You will need to ask yourself how much each item on your list actually costs you a month.
You also have to identify if they are needed or wanted. Of course, this will matter a lot when you’re budgeting.
Because you might be buying stuff that is not totally needed and could just be sitting in your cabinet and won’t be used. Figuring this out can save you a lot of money.
- Monthly bills that stay the same
These are car and rental payments. These usually consistent over time so these will always be included in your budget every month.
- Monthly bills that change
These are utility bills like your electricity and water services, phone bill, and more. Find costs per month for say six months, add them up. Take this number you have calculated and divide it by six (the number of months) to get your average cost. This is the number you will be using for your budgetary exercise.
- Bills that come every three or six months
Take the total amount of the bill and divide by the number of months that the bill comes due. For example, If a bill is due every 6 months divide by 6. Bills that come annually, meaning once a year – divide the amount by 12 months. The answer is your monthly budget number.
- Bills that come more than once a month
Groceries, gas, lunch and family fun. This is a category to watch very closely, as it is a contributor to this “bottomless pit”, we sometimes feel and see our cash disappear into.
- Unexpected expenditures or emergency bills
What you can afford to set aside as a buffer or emergency, contingency fund – (look at the last three years or so and see what kind of unexpected expenses you and your family faced). Use an estimate that makes sense to you and divide the annual number by twelve months to get your monthly number.

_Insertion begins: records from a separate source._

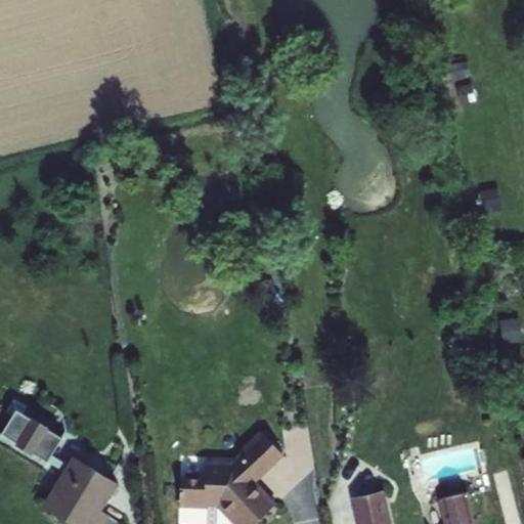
[(519,317),(498,318),(499,343),(520,342),(519,317)]
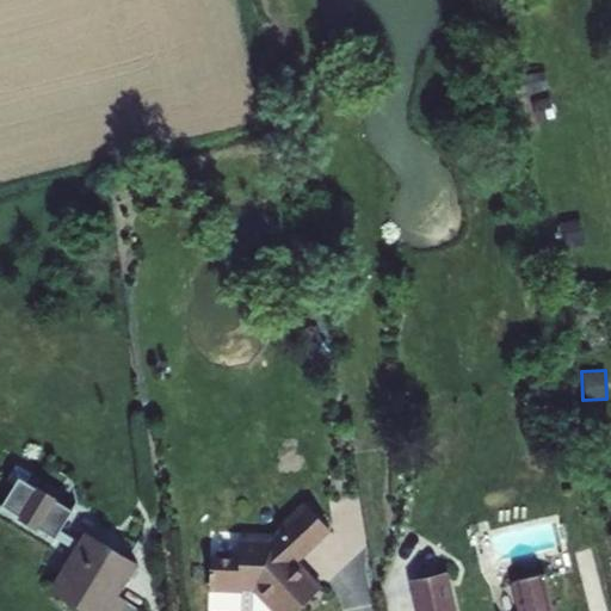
[(47,588),(82,610),(122,610),(124,608),(115,602),(141,560),(85,526),(79,537),(61,526),(74,506),(22,475),(4,506),(72,547),(47,588)]
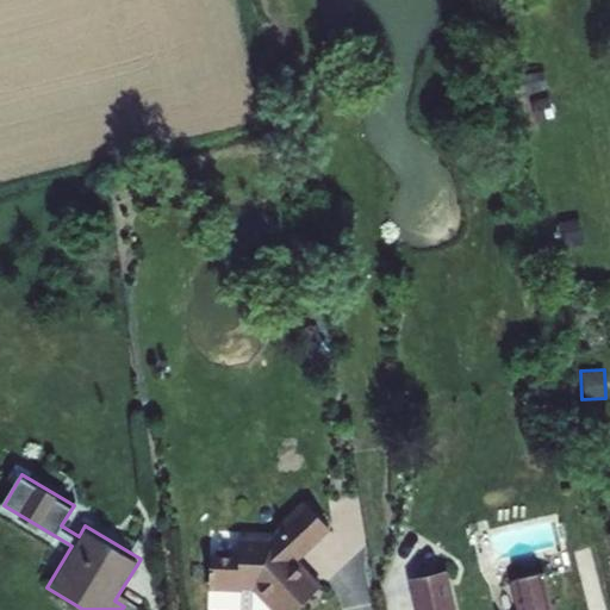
[(250,589),(268,609),(294,609),(321,589),(297,561),(331,530),(305,502),(262,540),(241,539),(241,558),(210,556),(209,587),(250,589)]
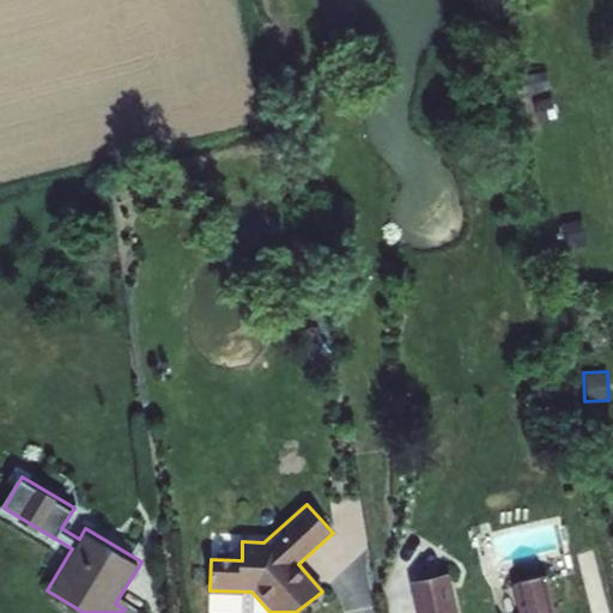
[(416,612),(552,612),(542,575),(516,581),(523,612),(457,612),(449,572),(408,582),(416,612)]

Taking into account these things will help you setup your monthly budget more easily. By doing this, you can determine where your money can be available for certain needs and luxuries. But of course, having a budget will not instantly make all your financial problems go away, but this is definitely the best starting point to help you to begin to control your expenses as well as manage your income.
So get started building your budget today so that you can enjoy the benefits of having done so for years to come!